_TO DO:_
With the images left out, print all of the records below exactly.

_DATA SECTION:_
————————
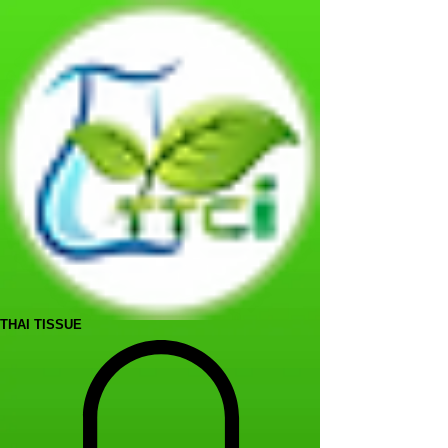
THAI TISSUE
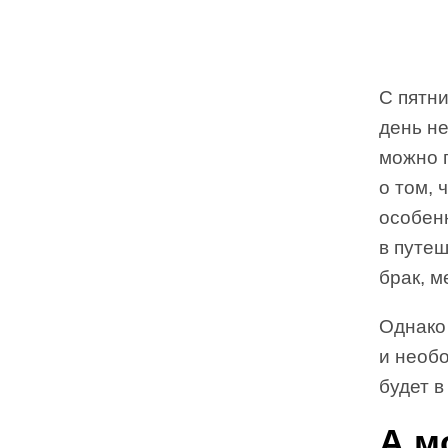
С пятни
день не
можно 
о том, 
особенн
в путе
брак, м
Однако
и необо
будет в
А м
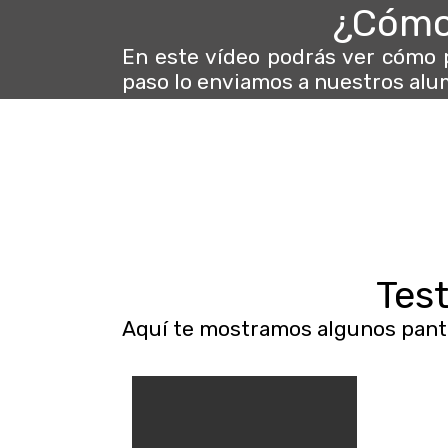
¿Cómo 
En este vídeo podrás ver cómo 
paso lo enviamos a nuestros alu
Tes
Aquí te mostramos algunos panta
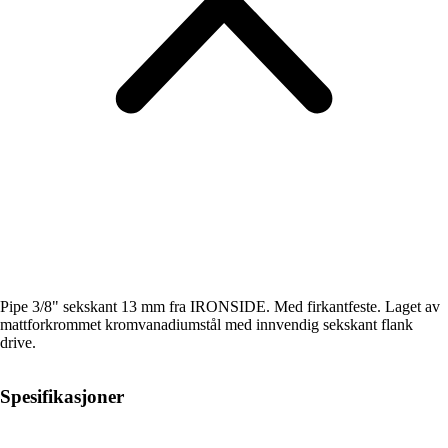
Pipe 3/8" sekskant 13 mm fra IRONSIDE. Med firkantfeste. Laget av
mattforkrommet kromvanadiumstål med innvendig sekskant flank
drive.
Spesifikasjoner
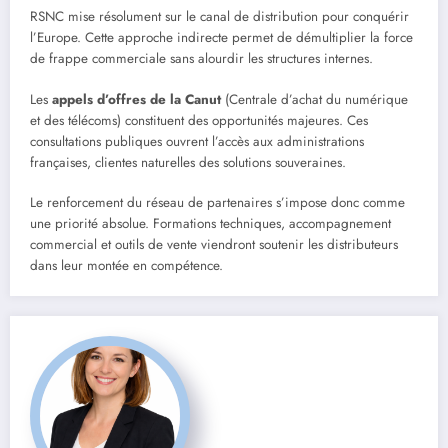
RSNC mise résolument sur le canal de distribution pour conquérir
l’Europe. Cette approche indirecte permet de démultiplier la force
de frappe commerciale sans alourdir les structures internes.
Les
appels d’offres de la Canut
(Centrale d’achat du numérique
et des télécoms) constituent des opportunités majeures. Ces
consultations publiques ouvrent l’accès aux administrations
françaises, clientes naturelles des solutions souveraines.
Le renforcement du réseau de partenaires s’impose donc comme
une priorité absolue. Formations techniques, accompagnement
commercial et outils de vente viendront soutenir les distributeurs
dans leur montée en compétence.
————————
_SOLVED PROBLEM:_
THAI TISSUE
С пятни
день не
можно 
о том, 
особенн
в путе
брак, м
Однако
и необо
будет в
А м
¿Cómo 
En este vídeo podrás ver cómo 
paso lo enviamos a nuestros alu
Tes
Aquí te mostramos algunos panta
Pipe 3/8" sekskant 13 mm fra IRONSIDE. Med firkantfeste. Laget av
mattforkrommet kromvanadiumstål med innvendig sekskant flank
drive.
Spesifikasjoner
RSNC mise résolument sur le canal de distribution pour conquérir
l’Europe. Cette approche indirecte permet de démultiplier la force
de frappe commerciale sans alourdir les structures internes.
Les
appels d’offres de la Canut
(Centrale d’achat du numérique
et des télécoms) constituent des opportunités majeures. Ces
consultations publiques ouvrent l’accès aux administrations
françaises, clientes naturelles des solutions souveraines.
Le renforcement du réseau de partenaires s’impose donc comme
une priorité absolue. Formations techniques, accompagnement
commercial et outils de vente viendront soutenir les distributeurs
dans leur montée en compétence.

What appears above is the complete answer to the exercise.